Bookish Banter: Middlesex

Hey! It's me! I'm alive! Until my next update, here's a conversation between Julz and I about a reread for both of us- Jeffrey Eugenides' Middlesex. It's hard for me to reread things, since there are just sooooo many books to read as is, but I always walk away with a new, deeper understanding and appreciation that I should do it more often.

Christine: Obviously fate versus free will is a huge thematic component in the text, which is a nice tie back to the classical references and ancestry. Then there’s also the idea of nature versus nurture, which is an interesting extension of that concept. How much control did the characters have of their lives? Their futures?

Julz:  I think free will was more prevalent than fate.  Sure, there were things that were beyond the characters’ control, like civil unrest and the goings on of the wider world, but every decision they made shaped the lives of their family.  Like, um, marrying your brother! 

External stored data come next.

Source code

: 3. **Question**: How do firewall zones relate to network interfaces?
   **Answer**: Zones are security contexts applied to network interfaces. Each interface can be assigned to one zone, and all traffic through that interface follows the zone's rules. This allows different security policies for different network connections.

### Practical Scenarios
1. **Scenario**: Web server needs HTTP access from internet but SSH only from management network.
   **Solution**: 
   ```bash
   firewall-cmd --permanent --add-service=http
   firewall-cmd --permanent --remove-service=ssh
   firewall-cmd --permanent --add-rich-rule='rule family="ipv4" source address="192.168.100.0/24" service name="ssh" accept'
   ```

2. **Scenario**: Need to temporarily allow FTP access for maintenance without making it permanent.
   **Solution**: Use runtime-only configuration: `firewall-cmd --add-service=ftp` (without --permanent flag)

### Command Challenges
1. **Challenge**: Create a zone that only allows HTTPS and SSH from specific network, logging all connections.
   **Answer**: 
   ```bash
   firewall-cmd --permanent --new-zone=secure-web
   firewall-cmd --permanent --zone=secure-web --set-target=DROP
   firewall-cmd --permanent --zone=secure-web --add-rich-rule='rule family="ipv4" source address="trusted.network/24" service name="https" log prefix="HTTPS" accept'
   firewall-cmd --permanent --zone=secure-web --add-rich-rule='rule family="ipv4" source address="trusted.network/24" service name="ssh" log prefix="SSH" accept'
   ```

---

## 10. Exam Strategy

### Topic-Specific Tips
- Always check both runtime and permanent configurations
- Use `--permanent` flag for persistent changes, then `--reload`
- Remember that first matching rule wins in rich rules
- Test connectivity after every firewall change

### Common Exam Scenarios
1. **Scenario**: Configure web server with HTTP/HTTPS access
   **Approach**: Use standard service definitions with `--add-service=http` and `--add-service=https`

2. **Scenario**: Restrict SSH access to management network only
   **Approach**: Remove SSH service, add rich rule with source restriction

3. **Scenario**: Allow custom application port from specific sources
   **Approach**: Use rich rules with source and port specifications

I could totally relate to Callie here:  “Gradually as most of the other girls in my grade began to undergo their own transformations, I began to worry less about possible accidents and more about being left behind, left out.”  That was so me until my junior year of high school.

Christine: Father Mike and Jimmy Zizmo both marry into the family and end up showing their corruption (although Zizmo is much more overt and immediate). Both are religious figures and are outsiders- what do you think Eugenides is saying about those not blood related to the family? Or even religion (I know Zizmo’s organization wasn’t exactly traditional)?

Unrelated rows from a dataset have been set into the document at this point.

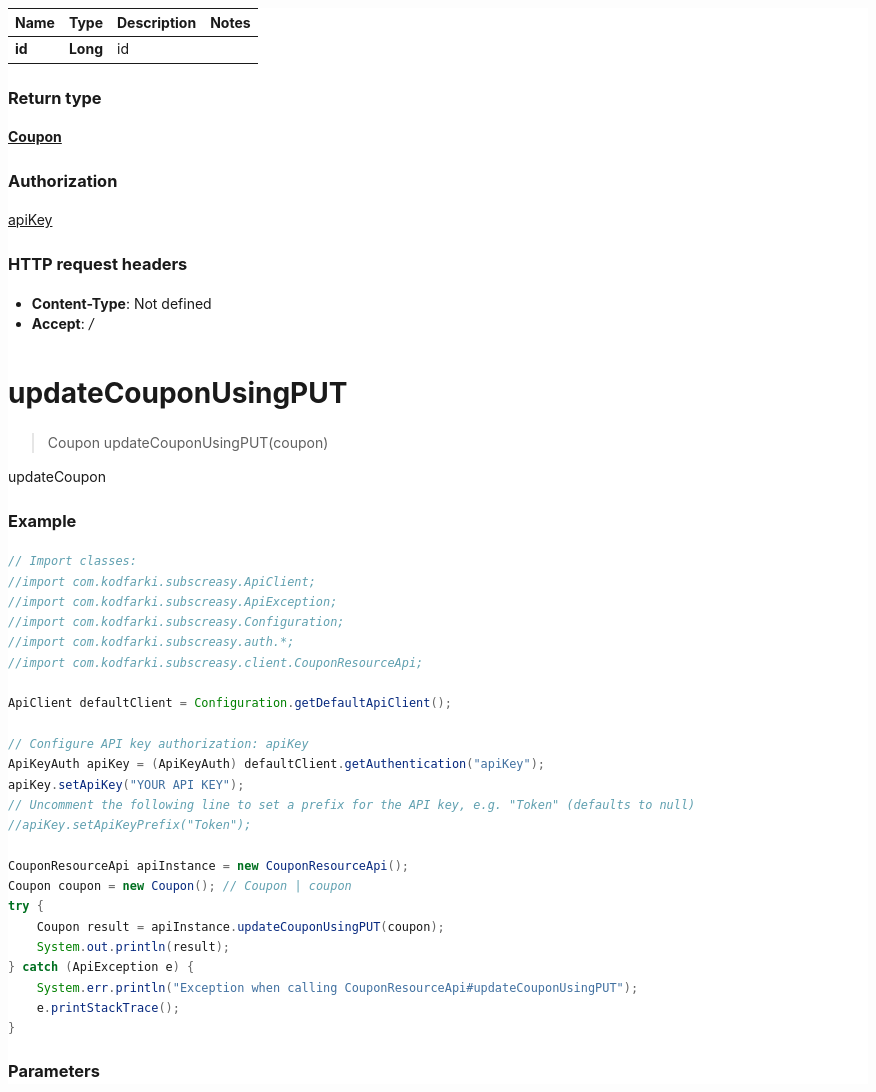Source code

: Name | Type | Description  | Notes
------------- | ------------- | ------------- | -------------
 **id** | **Long**| id |

### Return type

[**Coupon**](Coupon.md)

### Authorization

[apiKey](../README.md#apiKey)

### HTTP request headers

 - **Content-Type**: Not defined
 - **Accept**: */*

<a name="updateCouponUsingPUT"></a>
# **updateCouponUsingPUT**
> Coupon updateCouponUsingPUT(coupon)

updateCoupon

### Example
```java
// Import classes:
//import com.kodfarki.subscreasy.ApiClient;
//import com.kodfarki.subscreasy.ApiException;
//import com.kodfarki.subscreasy.Configuration;
//import com.kodfarki.subscreasy.auth.*;
//import com.kodfarki.subscreasy.client.CouponResourceApi;

ApiClient defaultClient = Configuration.getDefaultApiClient();

// Configure API key authorization: apiKey
ApiKeyAuth apiKey = (ApiKeyAuth) defaultClient.getAuthentication("apiKey");
apiKey.setApiKey("YOUR API KEY");
// Uncomment the following line to set a prefix for the API key, e.g. "Token" (defaults to null)
//apiKey.setApiKeyPrefix("Token");

CouponResourceApi apiInstance = new CouponResourceApi();
Coupon coupon = new Coupon(); // Coupon | coupon
try {
    Coupon result = apiInstance.updateCouponUsingPUT(coupon);
    System.out.println(result);
} catch (ApiException e) {
    System.err.println("Exception when calling CouponResourceApi#updateCouponUsingPUT");
    e.printStackTrace();
}
```

### Parameters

Julz: I think the way Eugenides addressed religion made it sound more like superstition and it felt like he was rolling his eyes at the concept of organized religion. Maybe that’s why he portrayed Mike and Jimmy as corrupt, as they were a reflection of those institutions.  Hmmm?

Christine: Agreed! Speaking of secondary male characters, what do you think of Dr. Luce? Part of me hated him for treating Cal as a mere specimen, but if I try to look at things objectively, he’s a scientist and this is a really, really different time period when it comes to sexuality and patient transparency. 

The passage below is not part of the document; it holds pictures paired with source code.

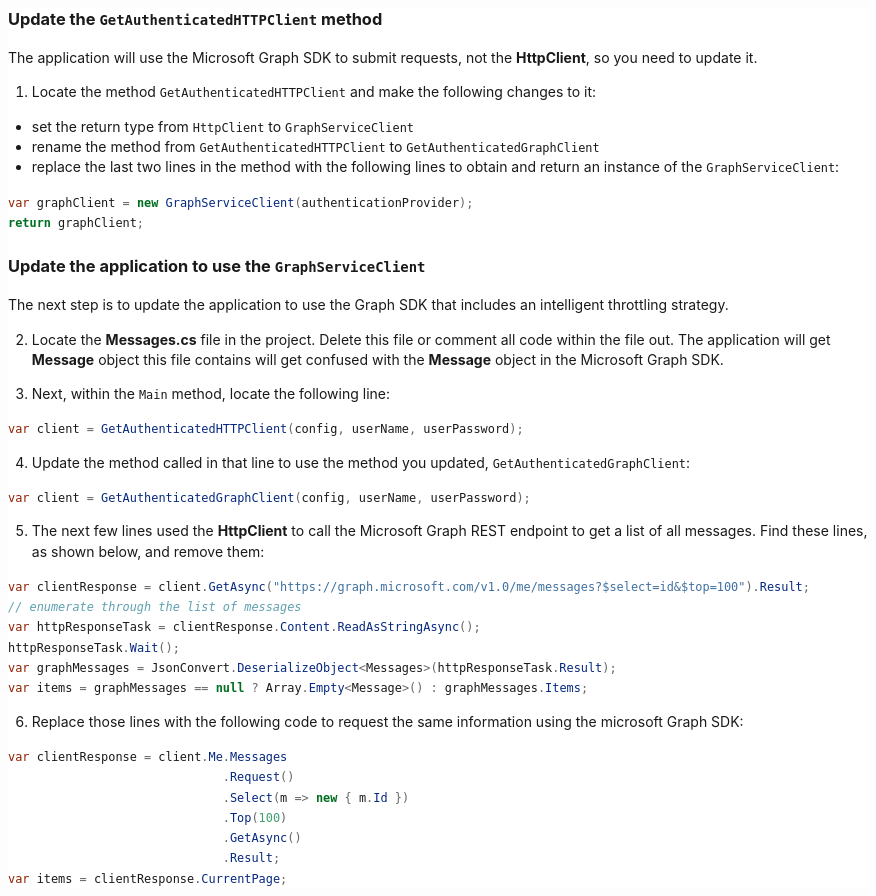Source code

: ### Update the `GetAuthenticatedHTTPClient` method

The application will use the Microsoft Graph SDK to submit requests, not the **HttpClient**, so you need to update it.

1. Locate the method `GetAuthenticatedHTTPClient` and make the following changes to it:

- set the return type from `HttpClient` to `GraphServiceClient`
- rename the method from `GetAuthenticatedHTTPClient` to `GetAuthenticatedGraphClient`
- replace the last two lines in the method with the following lines to obtain and return an instance of the `GraphServiceClient`:

```csharp
var graphClient = new GraphServiceClient(authenticationProvider);
return graphClient;
```

### Update the application to use the `GraphServiceClient`

The next step is to update the application to use the Graph SDK that includes an intelligent throttling strategy.

2. Locate the **Messages.cs** file in the project. Delete this file or comment all code within the file out. The application will get **Message** object this file contains will get confused with the **Message** object in the Microsoft Graph SDK.

3. Next, within the `Main` method, locate the following line:

```csharp
var client = GetAuthenticatedHTTPClient(config, userName, userPassword);
```

4. Update the method called in that line to use the method you updated, `GetAuthenticatedGraphClient`:

```csharp
var client = GetAuthenticatedGraphClient(config, userName, userPassword);
```

5. The next few lines used the **HttpClient** to call the Microsoft Graph REST endpoint to get a list of all messages. Find these lines, as shown below, and remove them:

```csharp
var clientResponse = client.GetAsync("https://graph.microsoft.com/v1.0/me/messages?$select=id&$top=100").Result;
// enumerate through the list of messages
var httpResponseTask = clientResponse.Content.ReadAsStringAsync();
httpResponseTask.Wait();
var graphMessages = JsonConvert.DeserializeObject<Messages>(httpResponseTask.Result);
var items = graphMessages == null ? Array.Empty<Message>() : graphMessages.Items;
```

6. Replace those lines with the following code to request the same information using the microsoft Graph SDK:

```csharp
var clientResponse = client.Me.Messages
                              .Request()
                              .Select(m => new { m.Id })
                              .Top(100)
                              .GetAsync()
                              .Result;
var items = clientResponse.CurrentPage;

```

Julz: Well, that can circle back to the nature versus nurture concept.  Luce was convinced that despite her maleness, Cal could continue as female because that’s how she was nurtured.  I didn’t really feel strongly either way with how Luce handled Cal.  I think he expressed enough compassion toward her, and yet, there was a bit of detachment when studying her.  Hey, it was the 70’s they were all probably smoking cigarettes in his office.

Christine: I loved this book, despite forgetting a lot of it (I did read a really long time ago, in my defense), but I had one criticism, and that was of some of the symbolism being a bit too obvious, namely the spoon and the house address. Any nitpicky problems? 

Julz: I didn’t think Eugenides was hitting me over the head with symbolism any more than say, John Irving.  I read it probably 15 years ago, and it was pretty much like reading it for the first time again.  This book definitely cemented my love for multigenerational family epics (unabashed plug for Ursula, Under by Ingrid Hill). 

My one irritation was that we didn’t get the punchline to Cal referring to her brother as Chapter Eleven until the very end.

And funny enough, the first time I read this book, I highlighted the following (about the house on Middlesex Boulevard): “…communism, better in theory than reality.”  I’m guessing I did that because it’s so similar to a quote from the Simpsons.

Christine: I will have to check that one out. I always say that I don’t like them and then end up eating my words, hah!